New film documents the history of hip-hop feuds

“It’s not like I got a rap beef with this nigga,” 50 Cent says of
his feud with Ja Rule in the new hip-hop documentary Beef,
the first in a series of five films. “I just don’t like him . . .
He’s a fruit-pot. Nigga doing duets . . . he’s a pop artist.”

Produced by Quincy D. Jones III [a.k.a. QD3], Beef
looks at the history of rap battles and feuds — from Kool Moe Dee
to 50 — and will be released on DVD/VHS by QD3 Entertainment on
September 30th. With actor Ving Rhames narrating, the film opens in
Harlem nearly twenty years ago with what most claim to be the first
hip-hop battle, between Busy Bee and Kool Moe Dee.

It’s hard not to laugh at the cartoonish old-school style of
Busy Bee, or when KRS-One cracks up at the notion of a freestyle
battle between himself and Nelly, but the film shows how the beef,
originally a match-up of lyrical wits, has advanced to, in the
cases of Tupac Shakur and the Notorious B.I.G., murder.

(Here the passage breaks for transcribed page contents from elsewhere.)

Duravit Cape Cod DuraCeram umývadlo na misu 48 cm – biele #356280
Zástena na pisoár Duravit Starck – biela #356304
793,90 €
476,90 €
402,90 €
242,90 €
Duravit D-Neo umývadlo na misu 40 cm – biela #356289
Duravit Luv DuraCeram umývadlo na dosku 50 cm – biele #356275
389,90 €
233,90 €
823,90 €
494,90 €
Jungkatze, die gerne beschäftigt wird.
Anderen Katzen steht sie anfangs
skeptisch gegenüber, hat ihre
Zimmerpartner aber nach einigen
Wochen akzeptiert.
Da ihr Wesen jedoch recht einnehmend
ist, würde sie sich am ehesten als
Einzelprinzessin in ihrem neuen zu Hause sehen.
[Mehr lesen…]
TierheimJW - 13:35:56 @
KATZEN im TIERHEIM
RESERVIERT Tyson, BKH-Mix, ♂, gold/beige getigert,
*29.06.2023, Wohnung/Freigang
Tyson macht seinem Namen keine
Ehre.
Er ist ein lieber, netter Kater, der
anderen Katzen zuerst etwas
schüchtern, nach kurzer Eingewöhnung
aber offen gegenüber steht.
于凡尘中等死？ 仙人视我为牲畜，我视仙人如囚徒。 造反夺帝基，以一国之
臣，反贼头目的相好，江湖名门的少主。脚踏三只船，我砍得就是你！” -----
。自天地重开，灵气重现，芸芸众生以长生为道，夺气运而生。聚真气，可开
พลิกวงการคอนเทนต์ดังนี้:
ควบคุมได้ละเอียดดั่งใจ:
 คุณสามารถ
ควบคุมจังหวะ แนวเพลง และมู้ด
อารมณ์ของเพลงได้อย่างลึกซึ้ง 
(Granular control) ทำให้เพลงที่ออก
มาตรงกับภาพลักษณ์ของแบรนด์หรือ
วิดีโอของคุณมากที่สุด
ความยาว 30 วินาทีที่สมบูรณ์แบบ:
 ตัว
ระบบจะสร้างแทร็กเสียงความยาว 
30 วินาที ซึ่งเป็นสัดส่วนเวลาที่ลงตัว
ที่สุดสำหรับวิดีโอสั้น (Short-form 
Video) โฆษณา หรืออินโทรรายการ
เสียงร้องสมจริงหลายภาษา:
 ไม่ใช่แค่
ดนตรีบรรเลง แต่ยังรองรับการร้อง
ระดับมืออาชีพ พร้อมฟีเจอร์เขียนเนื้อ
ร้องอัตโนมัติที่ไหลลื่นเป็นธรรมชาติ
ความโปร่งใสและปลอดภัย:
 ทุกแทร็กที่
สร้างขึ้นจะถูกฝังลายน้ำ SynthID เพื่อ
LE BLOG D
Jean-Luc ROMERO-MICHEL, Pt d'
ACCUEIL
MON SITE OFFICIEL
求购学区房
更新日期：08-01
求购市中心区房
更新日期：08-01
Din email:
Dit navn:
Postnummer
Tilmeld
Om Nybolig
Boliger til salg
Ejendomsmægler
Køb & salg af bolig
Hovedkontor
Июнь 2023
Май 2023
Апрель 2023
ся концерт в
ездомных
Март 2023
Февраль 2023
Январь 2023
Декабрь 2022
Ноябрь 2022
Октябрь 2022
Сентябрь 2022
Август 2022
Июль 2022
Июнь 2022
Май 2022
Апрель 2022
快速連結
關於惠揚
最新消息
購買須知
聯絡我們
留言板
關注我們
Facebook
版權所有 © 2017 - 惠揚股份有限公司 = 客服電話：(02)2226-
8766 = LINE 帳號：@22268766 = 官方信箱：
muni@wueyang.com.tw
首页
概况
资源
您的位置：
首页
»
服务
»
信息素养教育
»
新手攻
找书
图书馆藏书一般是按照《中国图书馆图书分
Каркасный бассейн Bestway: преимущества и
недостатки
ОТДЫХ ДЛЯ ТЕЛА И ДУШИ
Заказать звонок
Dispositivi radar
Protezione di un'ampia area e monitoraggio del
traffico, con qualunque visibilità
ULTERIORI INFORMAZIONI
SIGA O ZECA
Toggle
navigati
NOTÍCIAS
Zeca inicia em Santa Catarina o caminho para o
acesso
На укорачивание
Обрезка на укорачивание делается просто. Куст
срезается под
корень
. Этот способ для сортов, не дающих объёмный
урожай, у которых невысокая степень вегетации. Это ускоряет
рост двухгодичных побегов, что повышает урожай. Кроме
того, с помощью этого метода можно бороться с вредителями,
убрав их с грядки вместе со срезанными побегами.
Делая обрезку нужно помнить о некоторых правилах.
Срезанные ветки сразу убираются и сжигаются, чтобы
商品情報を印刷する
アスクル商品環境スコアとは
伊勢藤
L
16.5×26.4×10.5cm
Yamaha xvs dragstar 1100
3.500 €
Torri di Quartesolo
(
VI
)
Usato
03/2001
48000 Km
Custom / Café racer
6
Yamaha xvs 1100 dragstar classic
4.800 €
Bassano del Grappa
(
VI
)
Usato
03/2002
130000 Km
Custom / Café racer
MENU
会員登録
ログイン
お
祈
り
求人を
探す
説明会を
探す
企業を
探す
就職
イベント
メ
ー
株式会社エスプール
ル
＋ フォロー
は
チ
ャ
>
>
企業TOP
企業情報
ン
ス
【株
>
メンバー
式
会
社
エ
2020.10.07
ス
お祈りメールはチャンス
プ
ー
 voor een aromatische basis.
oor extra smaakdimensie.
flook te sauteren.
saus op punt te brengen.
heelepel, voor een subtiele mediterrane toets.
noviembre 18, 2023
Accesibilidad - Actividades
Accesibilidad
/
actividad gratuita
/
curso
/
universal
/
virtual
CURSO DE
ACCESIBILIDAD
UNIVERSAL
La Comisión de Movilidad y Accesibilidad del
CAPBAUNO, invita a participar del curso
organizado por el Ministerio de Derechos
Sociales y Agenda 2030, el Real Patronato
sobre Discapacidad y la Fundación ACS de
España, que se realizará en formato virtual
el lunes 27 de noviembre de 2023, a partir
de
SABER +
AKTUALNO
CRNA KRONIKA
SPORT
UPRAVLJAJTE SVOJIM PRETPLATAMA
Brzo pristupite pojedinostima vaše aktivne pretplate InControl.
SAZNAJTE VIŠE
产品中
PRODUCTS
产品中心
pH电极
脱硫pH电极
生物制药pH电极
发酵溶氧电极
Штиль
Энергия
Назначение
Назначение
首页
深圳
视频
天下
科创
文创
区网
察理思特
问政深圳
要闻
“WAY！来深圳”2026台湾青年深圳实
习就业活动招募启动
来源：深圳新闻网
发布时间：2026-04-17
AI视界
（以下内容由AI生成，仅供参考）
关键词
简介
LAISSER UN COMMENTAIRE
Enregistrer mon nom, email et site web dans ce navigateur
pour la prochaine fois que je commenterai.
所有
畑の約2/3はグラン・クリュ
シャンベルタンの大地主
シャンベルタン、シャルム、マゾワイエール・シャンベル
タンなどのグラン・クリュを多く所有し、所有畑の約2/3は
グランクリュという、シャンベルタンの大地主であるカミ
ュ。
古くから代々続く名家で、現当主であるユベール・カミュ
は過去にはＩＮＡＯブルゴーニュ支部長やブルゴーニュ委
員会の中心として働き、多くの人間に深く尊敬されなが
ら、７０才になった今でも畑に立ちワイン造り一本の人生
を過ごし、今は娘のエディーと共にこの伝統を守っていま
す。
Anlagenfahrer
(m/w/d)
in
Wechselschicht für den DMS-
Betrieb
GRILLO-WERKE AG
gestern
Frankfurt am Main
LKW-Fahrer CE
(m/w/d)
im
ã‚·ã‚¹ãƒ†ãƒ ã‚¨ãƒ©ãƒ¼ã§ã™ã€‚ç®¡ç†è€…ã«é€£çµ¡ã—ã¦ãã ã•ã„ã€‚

“The idea and motivation for making Beef came from
being close with Tupac,” says Jones. “[We] did a lot of music
together, and when we lost him, I was impacted heavily. That loss
inspired me to analyze other beefs in hip-hop to show the very real
effect these beefs have on the lives of the artists as well as
their families.”

To tell the tales, Jones dug up archival footage of some of the
earliest MC battles in New York and conducted dozens of interviews
with artists involved in notorious feuds past and present — 50 and
Ja, Ice Cube and N.W.A., Jay-Z and Nas, Common and Westside
Connection, Ice-T and LL Cool J, and others.

“It was important to us that the artists featured in the film
all felt as if we let both parties fully express their side of the
stories,” Jones said. “All the stories are told by the artists
themselves, to end any speculation surrounding some of these
situations.”

There are also cooler moments of clarity. Rapper True Life
admits to regretting the infamous day when his crew paid Mobb Deep
a visit to their studio with guns, pistol whipping one man and
making the Mobb Deep crew take their clothes off. “I look ignorant;
that ain’t me,” he says after he’s shown old footage of himself
bragging about the incident. “I slipped and made a mistake.”

And the film ends with the solemn words of Tupac Shakur’s
mother, Alfeni Shakur: “I miss my son.”